Shondaland breakout Jack Falahee is back on the small screen with the midseason return of “How to Get Away With Murder” and an arc on PBS’ Civil War drama “Mercy Street.” He took a break from filming “HTGAWM” to chat about riding horses and shooting guns as the Union’s most wanted man, Confederate spy Frank Stringfellow.
Tell us about “Mercy Street.”
I’m really lucky [because] on “How to Get Away With Murder,” we only shoot 15-episode seasons. Not only does it creatively contain the show, it allows all of us to work on outside projects, which as an actor is obviously the dream. My team and I started talking around December 2014 about what my hiatus job was going to be. We wanted it to be something as antithetical to Connor Walsh [as] we could achieve. We heard that Ridley Scott was doing “Mercy Street” [with creators] Lisa Wolfinger and David Zabel. Add to that that it’s period, that I’d be up on a horse and shooting guns—it felt very different, and for that reason it felt very right. Pair that with my childhood and to-this-day fascination with the Civil War, and it was the perfect project.
How do you typically prepare for an audition?
Especially when living in New York, you’re dealing with how crazy the city can be itself and catching the subway and getting to the audition and removing layers of clothes or putting on layers of clothing based on the weather—it’s a total nightmare. I would always go to auditions as early as possible so I could just sit there and acclimate and change my sweaty T-shirt. I have a lot of anxiety just generally. A good friend of mine has been teaching me some Kundalini yoga meditations and breathing exercises, which have been super helpful, I’ve found, for the audition process. I’ll throw in headphones and just go through these little meditations—they’re 10 minutes long—[to] try and center myself before going in.
Which of your performances has left a lasting mark on you?
I learned a lot playing Charlie McBride on “Twisted” on ABC Family. That was my first gig out here, and just learning how a set works—that’s something you don’t learn at all in school. You don’t learn until you’re doing it.
What do you wish you’d known before you started acting?
I’m glad that I knew so little going into it because I think that I wouldn’t have done it. I’ve entered the business from an extremely privileged position—just my education and the family that I come from and the opportunities that I’ve been granted. But I think had I known the realities of how tough it can be, I wouldn’t have even come into the industry. I would’ve been scared. I felt that this was the thing that I wanted to commit to and spend my life doing, but I was so naive.
What was your most memorable survival job?
When I moved out West, I drove for Lyft, which is a ride-sharing company. That was one of the better survival jobs I’ve had that was somewhat applicable to acting. I was driving the graveyard shift overnight, when I would get a lot of intoxicated people in the back of my car, and you would see all sorts of characters. I had this little journal that I would write down about passengers’ characteristics that I found interesting. I’ll have to dust that off.
In the alternate universe in which you aren’t an actor, what would you be doing?

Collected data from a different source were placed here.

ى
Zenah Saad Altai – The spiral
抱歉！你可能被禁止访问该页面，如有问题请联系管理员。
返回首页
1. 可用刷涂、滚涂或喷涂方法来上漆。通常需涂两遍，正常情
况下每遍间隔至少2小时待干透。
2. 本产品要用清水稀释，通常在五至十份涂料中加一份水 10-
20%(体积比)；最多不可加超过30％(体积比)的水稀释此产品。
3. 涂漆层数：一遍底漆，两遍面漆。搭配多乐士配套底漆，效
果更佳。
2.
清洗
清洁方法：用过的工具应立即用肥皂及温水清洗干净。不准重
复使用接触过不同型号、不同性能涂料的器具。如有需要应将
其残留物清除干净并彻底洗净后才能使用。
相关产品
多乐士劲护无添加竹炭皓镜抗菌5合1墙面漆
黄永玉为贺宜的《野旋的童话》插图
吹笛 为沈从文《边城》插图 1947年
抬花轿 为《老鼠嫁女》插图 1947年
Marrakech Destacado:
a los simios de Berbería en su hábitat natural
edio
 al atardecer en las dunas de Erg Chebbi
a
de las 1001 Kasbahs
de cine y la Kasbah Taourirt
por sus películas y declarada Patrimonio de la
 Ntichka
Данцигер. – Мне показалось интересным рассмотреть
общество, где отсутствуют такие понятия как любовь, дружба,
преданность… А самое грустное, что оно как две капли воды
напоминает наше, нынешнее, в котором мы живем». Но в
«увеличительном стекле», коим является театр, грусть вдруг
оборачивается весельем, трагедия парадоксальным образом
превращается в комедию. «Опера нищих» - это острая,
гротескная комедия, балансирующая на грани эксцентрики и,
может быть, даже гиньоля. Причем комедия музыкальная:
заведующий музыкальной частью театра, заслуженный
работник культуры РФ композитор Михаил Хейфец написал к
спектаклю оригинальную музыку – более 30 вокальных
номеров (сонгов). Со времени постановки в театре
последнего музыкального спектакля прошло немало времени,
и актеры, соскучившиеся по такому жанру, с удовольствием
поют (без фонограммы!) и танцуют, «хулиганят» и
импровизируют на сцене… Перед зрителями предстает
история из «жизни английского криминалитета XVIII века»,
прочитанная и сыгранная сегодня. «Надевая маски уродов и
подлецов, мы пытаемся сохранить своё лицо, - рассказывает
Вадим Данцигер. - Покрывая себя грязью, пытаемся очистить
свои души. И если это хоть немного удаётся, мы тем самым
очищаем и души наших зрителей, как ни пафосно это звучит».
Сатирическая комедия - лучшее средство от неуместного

I think about that often. I wasn’t the greatest student. I got by and got good grades and everything, but I think that for me, the acting bug bit me. It was just the first thing that really inspired me, so I don’t know. I think it is the thing that I do because I can’t imagine myself doing anything else, but I do wonder, you know, had I traveled after high school or gone to a liberal arts school and [taken] a more traditional career path, would I have been inspired by something else that would have compelled me to pursue another career?
What is your worst audition story?
I workshopped the musical “The Last Ship,” that Sting put up on Broadway last season. I went to NYU for musical theater, but I’ve never been the strongest singer. I remember going into this audition, and I had to sing 16 bars, and [then] there was a scene. I sang the 16 bars and I had, like, a panic attack while I was singing. Just going through my mind, all of these thoughts: What are you doing? You don’t belong here. They said something to me—presumably, “OK, now let’s see the scene”—and I just said, “Thank you,” and I walked out and left the audition. I got outside and shut the door and my hand was still on the handle when I realized, You didn’t do the scene! So I burst in and just started doing the scene. I thought it was a disaster, and then somehow I ended up booking the thing.